Sein Trio (David Fink, Bass und Billy Drummond, drums) wird ergänzt um Lew Soloff, einen der prominentesten Veteranen des cool gehaltenen Trompetenspiels, sowie um die Nachwuchsmusiker Tim Bolden (Flügelhorn) und Eric Alexander (Tenorsaxophon), deren wunderbar entspannte Soli weitaus mehr sind als kurze Intermezzi. Sie tragen die Stimme des Sängers, sie lassen sich auf filigrane Dialoge mit ihm ein.

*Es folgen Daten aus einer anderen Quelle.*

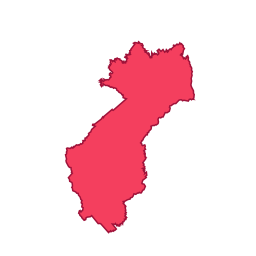 Upper Hunter, New South Wales, Australia, rotated 130°
{"feature_id": "25037944B30189264259012", "entity_name": "Upper Hunter", "entity_type": "district", "adm_level": 2, "iso_a3": "AUS", "parent_name": "Australia", "parent_adm1": "New South Wales", "projection": "natural_earth1", "projection_center": [150.757, -31.981], "detail": "fine", "context": "isolated", "style": "filled", "palette": "rose", "viewbox_px": 256, "rotation_deg": 130, "n_neighbors": 0, "source": "geoboundaries", "source_scale": "gbopen_adm2", "svg_char_len": 5844}
<svg xmlns="http://www.w3.org/2000/svg" viewBox="0 0 256 256"><g transform="rotate(130 128 128)"><path d="M206.3,138.4L205.8,136.0L206.5,134.9L208.2,133.2L209.7,132.8L209.7,132.1L211.5,130.0L210.6,127.0L210.9,125.4L210.1,124.1L211.1,123.0L211.7,120.2L213.1,118.1L213.1,116.7L214.9,116.1L215.5,115.4L215.2,114.7L215.5,114.2L218.0,112.8L218.2,112.4L217.9,111.2L219.6,110.1L220.5,109.8L221.8,110.4L222.3,110.0L222.7,110.3L222.8,111.1L222.1,111.7L222.7,112.0L225.0,111.0L225.0,109.9L225.8,108.7L225.9,106.3L226.4,105.8L226.9,102.3L225.8,101.7L225.6,102.1L224.8,101.7L224.0,102.4L222.5,102.0L220.0,99.7L218.5,99.5L220.4,89.4L219.1,88.0L218.9,87.0L220.5,76.3L219.9,76.0L220.1,75.7L219.4,75.8L218.9,75.0L218.0,75.2L218.1,74.2L216.4,73.5L216.3,72.9L215.7,73.3L215.0,72.3L212.9,72.0L211.6,78.2L210.0,76.0L209.3,76.1L209.7,75.0L209.4,74.7L209.8,74.2L209.2,74.1L209.6,73.5L209.0,73.4L209.2,72.4L208.7,71.7L208.3,72.7L207.7,72.4L207.9,71.9L207.0,72.0L206.9,71.6L206.3,72.2L205.7,71.2L205.8,71.8L204.5,71.5L204.8,70.6L203.1,71.7L202.6,71.1L200.6,71.3L200.2,72.0L199.4,70.9L198.6,71.3L198.9,71.7L198.6,72.0L197.6,71.6L197.7,72.4L197.2,72.6L197.4,73.6L196.8,73.6L196.6,74.2L195.4,74.1L195.2,75.3L194.0,74.9L193.8,75.9L193.0,76.9L192.5,76.8L190.6,79.2L189.8,79.1L189.7,79.9L189.3,79.8L188.8,83.1L187.8,83.0L187.5,85.1L187.3,83.8L183.1,82.2L181.0,80.7L179.9,81.2L178.5,80.3L177.0,80.3L174.6,81.1L173.8,79.4L171.8,79.0L171.5,78.4L170.0,77.9L170.0,77.0L169.1,76.1L166.3,76.7L165.0,76.1L161.5,77.2L160.7,79.6L161.6,81.5L161.3,81.9L158.6,83.1L154.2,82.2L154.0,83.5L152.2,83.2L150.0,85.5L151.9,85.9L151.4,86.1L151.1,87.8L150.2,87.7L150.6,89.0L149.5,89.8L149.2,88.7L148.5,88.8L149.2,90.6L148.0,89.8L146.9,90.1L146.6,92.3L145.4,92.5L145.1,94.3L140.0,94.7L139.3,95.9L138.9,95.6L138.9,96.6L137.2,97.9L137.6,98.0L137.4,99.0L136.5,98.9L136.1,99.7L135.6,99.7L135.3,101.3L133.0,100.9L132.6,102.3L130.8,103.1L130.2,104.3L132.1,105.5L132.1,106.4L131.3,107.3L131.3,108.8L129.4,108.8L129.0,109.3L127.5,108.9L125.6,109.6L121.6,109.7L120.8,108.8L119.1,110.1L118.2,109.3L117.1,109.9L114.2,109.6L112.7,110.3L111.9,111.5L109.8,110.4L109.5,109.6L107.6,108.8L107.5,108.3L105.3,107.8L103.7,108.6L102.1,110.6L100.5,111.0L99.4,110.4L99.2,109.4L97.6,109.0L97.0,108.2L92.3,109.4L91.2,107.9L88.6,107.1L86.1,108.2L85.5,108.7L85.6,109.4L84.2,110.2L83.3,109.4L79.9,108.5L78.5,107.1L73.8,106.8L72.2,105.5L71.9,104.2L72.1,103.8L70.8,103.0L68.6,99.1L66.7,99.4L65.7,98.7L65.6,97.5L64.6,97.3L64.0,96.4L64.0,96.8L62.8,96.8L59.7,98.9L59.4,100.0L57.4,101.8L55.8,105.6L54.6,107.5L51.2,109.4L49.5,111.4L46.3,112.9L45.5,114.2L43.3,115.1L43.1,116.3L41.2,117.7L40.6,118.9L40.8,119.7L39.7,120.6L39.2,122.2L37.9,123.1L37.3,125.4L35.3,126.9L34.3,128.8L36.4,129.1L36.5,128.2L38.3,128.4L38.1,130.0L39.1,130.1L38.0,132.3L38.3,134.7L37.6,134.6L37.7,133.7L36.6,133.5L36.4,134.6L35.5,134.0L32.6,135.6L30.9,135.8L30.6,137.9L29.6,138.3L29.1,141.2L29.8,141.3L29.5,143.0L31.4,142.7L32.3,143.5L32.2,144.4L35.1,144.8L35.0,146.2L35.4,146.3L35.5,145.2L40.2,145.7L40.3,144.6L40.3,146.6L43.4,147.0L43.5,146.4L44.6,146.5L44.4,148.1L43.4,148.0L43.3,149.0L44.8,148.4L46.3,148.6L45.4,151.6L48.1,152.0L47.7,154.9L50.1,155.3L50.4,153.4L50.8,153.5L51.0,152.5L52.1,152.6L52.1,152.2L53.0,152.4L52.9,154.2L53.7,154.5L53.6,155.6L54.5,155.2L55.3,155.9L55.0,156.7L55.8,156.8L55.1,158.2L56.0,157.6L56.0,155.9L56.6,155.9L57.0,156.5L57.9,155.8L58.6,156.5L58.9,155.2L59.7,155.8L59.9,156.4L59.2,157.0L58.9,158.5L58.5,158.4L58.4,159.4L57.7,159.2L57.3,160.3L57.4,160.8L58.6,161.0L58.1,162.6L58.9,163.5L58.4,164.2L56.9,163.3L57.9,165.2L56.7,165.6L57.0,167.4L56.8,168.7L55.7,169.2L55.9,170.2L55.1,169.7L54.4,171.4L55.6,172.9L55.1,174.1L55.2,175.3L56.4,174.6L58.0,177.7L59.5,178.3L59.4,176.7L65.9,176.4L66.6,175.8L67.7,176.4L69.1,174.4L69.5,174.4L69.7,175.2L70.0,175.2L70.2,173.5L71.5,174.4L71.8,175.3L72.6,175.3L72.8,177.5L73.6,175.2L74.6,175.3L74.9,176.1L75.9,175.9L75.6,174.7L74.7,174.2L74.9,173.3L75.7,173.9L76.3,172.8L77.4,172.7L78.0,171.9L78.9,172.6L80.0,171.2L79.7,172.1L80.8,173.0L79.6,174.2L80.5,174.5L81.4,173.6L81.7,174.0L80.5,176.0L81.0,178.2L80.4,178.6L81.4,180.4L81.3,181.1L82.3,181.7L83.2,180.8L83.6,181.5L82.9,182.0L83.5,182.5L84.5,182.1L85.6,180.7L85.9,182.4L87.0,182.6L86.5,183.4L86.6,184.6L87.4,185.4L88.1,184.2L89.4,183.5L89.6,182.2L90.7,182.0L91.1,182.6L91.6,181.8L92.9,182.4L92.9,181.8L94.4,181.6L94.2,180.9L95.0,179.6L95.1,176.1L95.5,175.2L96.6,175.3L97.4,175.9L97.1,176.8L98.1,177.1L99.4,176.2L99.2,174.6L100.1,173.8L101.1,174.2L101.7,173.8L103.5,173.8L104.4,175.2L105.5,175.8L106.1,177.8L106.5,176.5L108.1,176.8L107.6,180.0L108.4,180.1L109.2,180.2L108.8,179.9L109.0,179.3L110.1,179.2L109.1,178.7L109.7,178.5L109.7,177.8L110.8,178.0L110.7,177.1L111.2,177.2L111.3,176.7L112.6,176.9L113.2,174.9L112.1,175.0L111.7,174.4L110.1,175.1L109.9,172.6L108.5,170.9L108.5,170.2L107.9,169.9L108.2,169.5L108.0,167.6L107.3,167.3L107.3,166.5L106.6,165.8L106.8,164.6L106.0,164.3L105.4,162.8L105.3,162.1L106.2,161.0L106.0,159.0L106.4,158.2L105.9,155.4L106.4,154.1L105.8,153.4L106.4,153.1L106.4,152.3L107.9,151.3L106.7,148.0L124.0,150.7L124.3,151.6L124.0,152.1L135.6,154.1L135.6,153.5L136.0,153.5L135.8,154.5L138.4,154.2L146.4,156.0L147.9,157.4L148.5,157.0L147.1,156.0L148.4,156.0L147.7,154.2L152.4,154.9L155.1,154.0L156.3,154.6L157.9,154.5L158.1,153.7L158.9,153.4L161.7,153.8L162.0,153.3L163.4,154.4L165.1,152.9L166.5,154.3L166.7,153.4L167.9,153.6L168.9,152.8L170.5,153.5L170.4,154.1L172.7,154.5L172.8,155.3L173.9,155.9L174.1,156.7L177.0,157.0L176.9,157.6L177.8,157.7L177.9,157.2L178.6,157.3L178.5,157.9L179.2,158.0L179.1,158.9L180.7,159.0L182.4,161.7L183.2,161.9L184.5,160.1L186.1,159.7L186.4,159.0L187.6,158.4L188.6,158.7L191.3,155.1L192.9,154.5L193.9,153.2L195.6,149.0L195.8,147.5L195.0,146.2L196.6,144.6L197.2,143.2L198.3,142.9L198.4,141.6L204.4,141.7L204.9,139.9L206.3,138.4Z" fill="#f43f5e" stroke="#9f1239" stroke-width="1.5"/></g></svg>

So "vergoldet" Tim Boldens Flügelhorn-Solo Weiss` Eigenkomposition "She brought me back", und Eric Alexanders Tenorsaxophon holt aus "I fall in love too easily" jene schwebende Leichtigkeit hervor, die der Sänger ansteuert. Sympathisch ist dabei, dass er leichte Unsicherheiten nicht versteckt, dass er zwischen Nähe und Distanz noch manchmal ins Schleudern kommt, dass er die Stimme aber im Griff hat, und er sich häufig bescheiden ins Netz seiner vorzüglichen Musiker zurückzieht.

Zur Bescheidenheit gehört das Lakonische in der Phrasierung: Philipp Weiss presst nicht, er bleibt immer leicht, er kann komplizierte Sprünge nehmen, weite Bögen spannen und mit langem Atem den Ton in hohen Lagen ausklingen lassen. "A Child is born" gelingt ihm ebenso gut wie "Everytime we say goodbye", jener Evergreen von Cole Porter, der hier offenbar programmatisch am Schluß steht.

Der Anspruch dieser Musiker ist hoch. Steve Kuhn hat darauf bestanden, dass der sechseinhalbstündigen Studio-Session keine Proben vorangehen. So bewahren die live eingespielten Takes eine Unmittelbarkeit, die den Charme dieser Liebes- und Frühlingslieder verstärken. Steve Kuhn am Klavier wirkt als Stichwortgeber, als Dirigent, der die Soli seines Kammerensembles mit spröde parlierenden Linien vernetzt, während der Mann am Schlagzeug häufig diskret den Besen schwingt und die elf eher leisen Songs mit einem Schleifton unterlegt, der die Langsamkeit und Lässigkeit dieser "Kisses of May" unterstreicht.

"You must believe in Spring", Titelgebender Song des Albums, ist als Gebot vollkommen zwanglos, und wir glauben, dass Philipp Weiss, so zwanglos, wie er sich hier gibt, auf dem Weg ist, der nicht nach München zurück, sondern in die weite Welt führt.